If it’s something major, however, like a life-or-death matter, then you’d do high-intensity planning that aims to track what would actually happen in detail, without relying on prior assumptions and vague feelings^[2].
1. ^
  I. e., which of your shards bid for or against it, and how strongly.
2. ^
  Unless, of course, some of these vague feelings have proven more effective in the past than your explicit attempts at consequences-tracking, in which case you’d knowingly defer to them — you’d “trust your instincts”.
- TurnTrout 15 Dec 2022 22:10 UTC
  LW: 2 AF: 2
  0
  AF Parent
  I don’t think the GPS “searches over all relevant plans”
  OK, but you are positing that there’s an argmin, no? That’s a big part of what I’m objecting to. I anticipate that insofar as you’re claiming grader-optimization problems come back, they come back because there’s an AFAICT inappropriate argmin which got tossed into the analysis via the GPS.
  But it’s not made of heuristics; rather, it’s something like a systematic way of drawing upon the declarative knowledge/knowledge explicitly represented in the world-model, and that knowledge involves a lot of heuristics.
  Sure, sounds reasonable.
  Crucially, part of any “problem specification” would be things like “how much time should I spend on thinking about this?” and “how hard should I optimize the plan for doing it?” and “in how much detail should I track the consequences of this decision?”, and if it’s something minor like getting ice cream, then of course you’d spend very little time and use a lot of cached cognitive shortcuts.
  Noting that I still feel confused after hearing this explanation. What does it mean to ask “how hard should I optimize”?
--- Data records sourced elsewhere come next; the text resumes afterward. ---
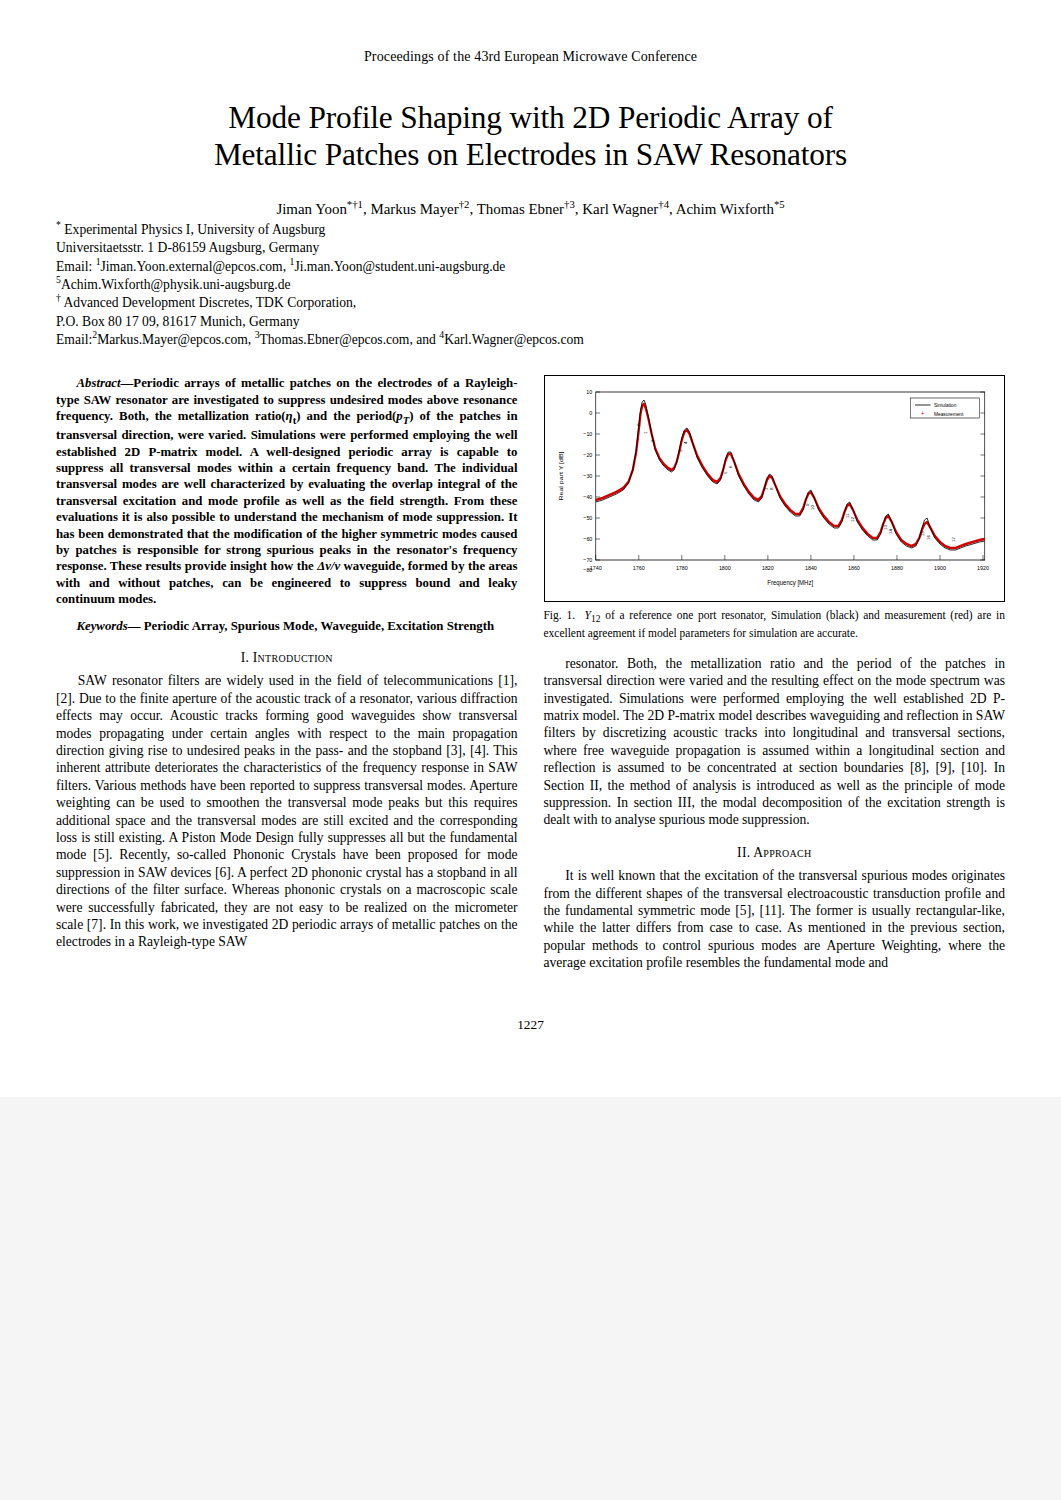Proceedings of the 43rd European Microwave Conference
Mode Profile Shaping with 2D Periodic Array of
Metallic Patches on Electrodes in SAW Resonators
Jiman Yoon*†1, Markus Mayer†2, Thomas Ebner†3, Karl Wagner†4, Achim Wixforth*5
* Experimental Physics I, University of Augsburg
Universitaetsstr. 1 D-86159 Augsburg, Germany
Email: 1Jiman.Yoon.external@epcos.com, 1Ji.man.Yoon@student.uni-augsburg.de
5Achim.Wixforth@physik.uni-augsburg.de
† Advanced Development Discretes, TDK Corporation,
P.O. Box 80 17 09, 81617 Munich, Germany
Email:2Markus.Mayer@epcos.com, 3Thomas.Ebner@epcos.com, and 4Karl.Wagner@epcos.com
Abstract—Periodic arrays of metallic patches on the electrodes of a Rayleigh-type SAW resonator are investigated to suppress undesired modes above resonance frequency. Both, the metallization ratio(ηt) and the period(pT) of the patches in transversal direction, were varied. Simulations were performed employing the well established 2D P-matrix model. A well-designed periodic array is capable to suppress all transversal modes within a certain frequency band. The individual transversal modes are well characterized by evaluating the overlap integral of the transversal excitation and mode profile as well as the field strength. From these evaluations it is also possible to understand the mechanism of mode suppression. It has been demonstrated that the modification of the higher symmetric modes caused by patches is responsible for strong spurious peaks in the resonator's frequency response. These results provide insight how the Δv/v waveguide, formed by the areas with and without patches, can be engineered to suppress bound and leaky continuum modes.
Keywords— Periodic Array, Spurious Mode, Waveguide, Excitation Strength
I. Introduction
SAW resonator filters are widely used in the field of telecommunications [1], [2]. Due to the finite aperture of the acoustic track of a resonator, various diffraction effects may occur. Acoustic tracks forming good waveguides show transversal modes propagating under certain angles with respect to the main propagation direction giving rise to undesired peaks in the pass- and the stopband [3], [4]. This inherent attribute deteriorates the characteristics of the frequency response in SAW filters. Various methods have been reported to suppress transversal modes. Aperture weighting can be used to smoothen the transversal mode peaks but this requires additional space and the transversal modes are still excited and the corresponding loss is still existing. A Piston Mode Design fully suppresses all but the fundamental mode [5]. Recently, so-called Phononic Crystals have been proposed for mode suppression in SAW devices [6]. A perfect 2D phononic crystal has a stopband in all directions of the filter surface. Whereas phononic crystals on a macroscopic scale were successfully fabricated, they are not easy to be realized on the micrometer scale [7]. In this work, we investigated 2D periodic arrays of metallic patches on the electrodes in a Rayleigh-type SAW
10 0 −10 −20 −30 −40 −50 −60 −70 −80 1740 1760 1780 1800 1820 1840 1860 1880 1900 1920 Frequency [MHz] Real part Y [dB] Simulation + Measurement 0 1 2 3 4 5 6 7 8 9 10 11 12 13 14 15 16 17
Fig. 1. Y12 of a reference one port resonator, Simulation (black) and measurement (red) are in excellent agreement if model parameters for simulation are accurate.
resonator. Both, the metallization ratio and the period of the patches in transversal direction were varied and the resulting effect on the mode spectrum was investigated. Simulations were performed employing the well established 2D P-matrix model. The 2D P-matrix model describes waveguiding and reflection in SAW filters by discretizing acoustic tracks into longitudinal and transversal sections, where free waveguide propagation is assumed within a longitudinal section and reflection is assumed to be concentrated at section boundaries [8], [9], [10]. In Section II, the method of analysis is introduced as well as the principle of mode suppression. In section III, the modal decomposition of the excitation strength is dealt with to analyse spurious mode suppression.
II. Approach
It is well known that the excitation of the transversal spurious modes originates from the different shapes of the transversal electroacoustic transduction profile and the fundamental symmetric mode [5], [11]. The former is usually rectangular-like, while the latter differs from case to case. As mentioned in the previous section, popular methods to control spurious modes are Aperture Weighting, where the average excitation profile resembles the fundamental mode and
1227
  If it’s something major, however, like a life-or-death matter, then you’d do high-intensity planning that aims to track what would actually happen in detail, without relying on prior assumptions and vague feelings
  Really? I think that people usually don’t do that in life-or-death scenarios. People panic all the time.
  - Thane Ruthenis 15 Dec 2022 22:38 UTC
    LW: 1 AF: 1
    −2
    AF Parent
    What does it mean to ask “how hard should I optimize”?
    Satisficing threshold, probability of the plan’s success, the plan’s robustness to unexpected perturbations, etc. I suppose the argmin is somewhat misleading: the GPS doesn’t output the best possible plan for achieving some goal in the world outside the agent, it’s solving the problem in the most efficient way possible, which often means not spending too much time and resources on it. I. e., “mental resources spent” is part of the problem specification, and it’s something it tries to minimize too.
    I don’t think this argmin is the central reason for grader-optimization problems here.
    Really? I think that people usually don’t do that in life-or-death scenarios. People panic all the time.
    I’m assuming no time pressure. Or substitute-in “a matter of grave importance that you nonetheless feel capable of resolving”.
    - TurnTrout 15 Dec 2022 23:04 UTC
      LW: 2 AF: 2
      0
      AF Parent
      I don’t think this argmin is the central reason for grader-optimization problems here.
      I’m going to read the rest of the essay, and also I realize you posted this before my four posts on “holy cow argmax can blow all your alignment reasoning out of reality all the way to candyland.” But I want to note that including an argmin in the posited motivational architecture makes me extremely nervous / distrusting. Even if this modeling assumption doesn’t end up being central to your arguments on how shard-agents become wrapper-like, I think this assumption should still be flagged extremely heavily.
      - Thane Ruthenis 15 Dec 2022 23:11 UTC
        LW: 1 AF: 1
        0
        AF Parent
        Mm, I believe that it’s not central because my initial conception of the GPS didn’t include it at all, and everything still worked. I don’t think it serves the same role here as you’re critiquing in the posts you’ve linked; I think it’s inserted at a different abstraction level.
        But sure, I’ll wait for you to finish with the post.